BIO: 30 / 6-foot-2 / 170 pounds
Driver: Callaway RAZR Hawk Tour, 8.5 degrees
Ball: Titleist Pro V1x
Driving distance (rank): 305.8 yards (first)
Driving accuracy (rank): 54 percent (166th)
Silly of us to think that this net was going to stop a ball tattooed by Nicolas Colsaerts. When we photographed his driver swing in February, we knew he was long--real long--but we didn't brush up on our ballistics. Luckily, no one was standing behind the net.
More than 20 years ago, Colsaerts' coach, Michel Vanmeerbeek, instructed him to "hit the ball as hard as you can." That's like being told it's OK to eat the entire half-gallon of ice cream or toss the football around the living room. When you're a kid and you get that kind of green light, you don't wait for the adults to change their minds. And Colsaerts has been doing it ever since.

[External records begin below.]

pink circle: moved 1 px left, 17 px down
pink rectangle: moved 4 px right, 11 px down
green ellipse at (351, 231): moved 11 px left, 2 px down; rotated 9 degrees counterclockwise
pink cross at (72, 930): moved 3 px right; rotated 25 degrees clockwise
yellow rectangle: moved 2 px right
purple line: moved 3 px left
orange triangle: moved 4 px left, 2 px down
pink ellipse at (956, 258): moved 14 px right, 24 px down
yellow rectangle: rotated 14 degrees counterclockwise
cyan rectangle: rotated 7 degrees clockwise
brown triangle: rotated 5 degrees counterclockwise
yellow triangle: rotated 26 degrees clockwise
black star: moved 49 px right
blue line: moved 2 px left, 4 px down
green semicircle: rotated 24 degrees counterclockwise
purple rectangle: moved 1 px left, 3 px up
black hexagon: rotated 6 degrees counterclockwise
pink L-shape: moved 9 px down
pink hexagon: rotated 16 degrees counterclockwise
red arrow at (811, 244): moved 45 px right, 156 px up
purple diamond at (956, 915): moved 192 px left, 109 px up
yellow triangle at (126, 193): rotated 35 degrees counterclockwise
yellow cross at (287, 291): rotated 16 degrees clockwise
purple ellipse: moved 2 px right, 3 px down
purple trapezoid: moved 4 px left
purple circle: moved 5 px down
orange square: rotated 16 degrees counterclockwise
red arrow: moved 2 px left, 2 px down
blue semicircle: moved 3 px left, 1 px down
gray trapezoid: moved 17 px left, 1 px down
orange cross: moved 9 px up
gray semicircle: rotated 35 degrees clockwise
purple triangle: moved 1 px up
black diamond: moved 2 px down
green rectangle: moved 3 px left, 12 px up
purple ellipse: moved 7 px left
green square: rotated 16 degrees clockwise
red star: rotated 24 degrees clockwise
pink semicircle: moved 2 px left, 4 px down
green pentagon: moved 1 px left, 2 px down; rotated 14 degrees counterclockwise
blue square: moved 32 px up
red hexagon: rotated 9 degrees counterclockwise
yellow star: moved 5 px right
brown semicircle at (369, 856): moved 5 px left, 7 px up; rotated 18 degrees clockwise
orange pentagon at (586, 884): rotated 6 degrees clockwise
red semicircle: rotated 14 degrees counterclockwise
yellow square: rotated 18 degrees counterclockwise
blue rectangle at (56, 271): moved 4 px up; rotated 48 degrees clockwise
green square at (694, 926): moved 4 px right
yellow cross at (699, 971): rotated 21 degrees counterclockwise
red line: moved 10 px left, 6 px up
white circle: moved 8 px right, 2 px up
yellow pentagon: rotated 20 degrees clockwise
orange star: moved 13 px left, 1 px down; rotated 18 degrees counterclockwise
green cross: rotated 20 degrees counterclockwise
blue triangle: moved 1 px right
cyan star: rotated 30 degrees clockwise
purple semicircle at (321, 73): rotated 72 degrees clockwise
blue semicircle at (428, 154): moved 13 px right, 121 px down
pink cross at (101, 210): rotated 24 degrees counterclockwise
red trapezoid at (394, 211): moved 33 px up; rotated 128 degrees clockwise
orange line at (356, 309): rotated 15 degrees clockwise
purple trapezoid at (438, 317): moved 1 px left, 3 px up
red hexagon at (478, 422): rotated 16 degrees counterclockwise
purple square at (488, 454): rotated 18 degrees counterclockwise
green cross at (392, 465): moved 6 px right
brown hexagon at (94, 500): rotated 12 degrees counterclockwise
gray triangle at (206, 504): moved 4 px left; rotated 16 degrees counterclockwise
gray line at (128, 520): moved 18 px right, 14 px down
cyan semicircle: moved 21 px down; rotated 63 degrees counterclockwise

In 2012, he led the European Tour in driving distance (318.3-yard average) and played a key role in last year's European Ryder Cup win.
Colsaerts has since brought his free-wheeling swing to the PGA Tour full-time and has quickly assumed a familiar perch at the top of the driving-distance stats.
"It's a game of distance, so you first try to hit it as far as you can, and then you try to get control of it," Vanmeerbeek says. "You don't do it the other way around."
Adds Colsaerts: "I try to hit it harder because I know I'll hit it better when I do."
Colsaerts developed his swing by studying the power transfer from athlete to ball in other sports and comparing it to how golf's longest hitters do it. He says there's a surprising lack of efficiency in many of their swings. Doing things like squatting during the downswing and trying to keep the body turning through impact--common moves of many long drivers--make it tougher to deliver maximum energy into the hit.
"You don't want to pollute yourself with all those extra moves," Colsaerts says. In these photos, you'll notice that his head remains very still and level. He doesn't squat as he starts down, and when the club gets to impact, his body rotation is slowing, Vanmeerbeek says, which allows the power he has built up to move through his arms, down the shaft and into the ball.
Another source of power is the late release of his wrist hinge. When he starts down, his arms simply drop, and his shoulders barely rotate until just before impact. Vanmeerbeek says this causes the club to pick up tremendous speed at the ball.
"But you don't need a fast, furious action to hit good drives," Colsaerts says. "Distance for most of you comes from centering the hit on the clubface."